Saved entries
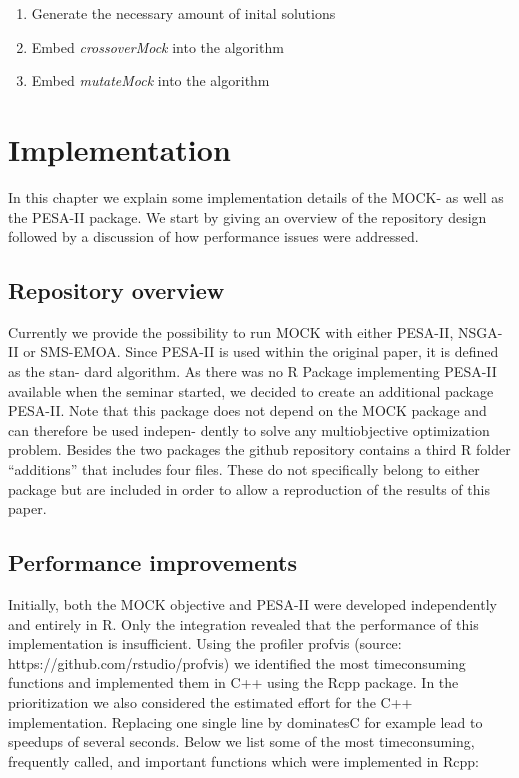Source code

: \documentclass[parskip=half,DIV=14]{scrartcl}\usepackage[]{graphicx}\usepackage[]{color}
\begin{document}
\begin{enumerate}
\item  Generate the necessary amount of inital solutions
\item  Embed \textit{crossoverMock} into the algorithm
\item  Embed \textit{mutateMock} into the algorithm
\end{enumerate}

\section{Implementation}

In this chapter we explain some implementation details of the MOCK- as well as the
PESA-II package. We start by giving an overview of the repository design followed by a discussion of how performance issues were addressed.

\subsection{Repository overview}
Currently we provide the possibility to run MOCK with either PESA-II, NSGA-II or
SMS-EMOA. Since PESA-II is used within the original paper, it is defined as the stan-
dard algorithm. As there was no R Package implementing PESA-II available when the
seminar started, we decided to create an additional package PESA-II. Note that this
package does not depend on the MOCK package and can therefore be used indepen-
dently to solve any multiobjective optimization problem. Besides the two packages the github repository contains a third R folder “additions” that includes four files. These do not specifically belong to either package but are included in order to allow a reproduction of the results of this paper.

\subsection{Performance improvements}
Initially, both the MOCK objective and PESA-II were developed independently and entirely in R. Only the integration revealed that the performance of this implementation is insufficient. Using the profiler profvis (source: https://github.com/rstudio/profvis) we identified the most timeconsuming functions and implemented them in C++ using the Rcpp package. In the prioritization we also considered the estimated effort for the C++ implementation. Replacing one single line by dominatesC for example lead to speedups of several seconds. Below we list some of the most timeconsuming, frequently called, and important functions which were implemented in Rcpp:
\end{document}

Work instruction: Before answering, find the line with "In this chapter" in the records above; then reproduce exactly each line from the first through that line, leaving out pictures.

Solution to this task:
Source code

: \documentclass[parskip=half,DIV=14]{scrartcl}\usepackage[]{graphicx}\usepackage[]{color}
\begin{document}
\begin{enumerate}
\item  Generate the necessary amount of inital solutions
\item  Embed \textit{crossoverMock} into the algorithm
\item  Embed \textit{mutateMock} into the algorithm
\end{enumerate}

\section{Implementation}

In this chapter we explain some implementation details of the MOCK- as well as the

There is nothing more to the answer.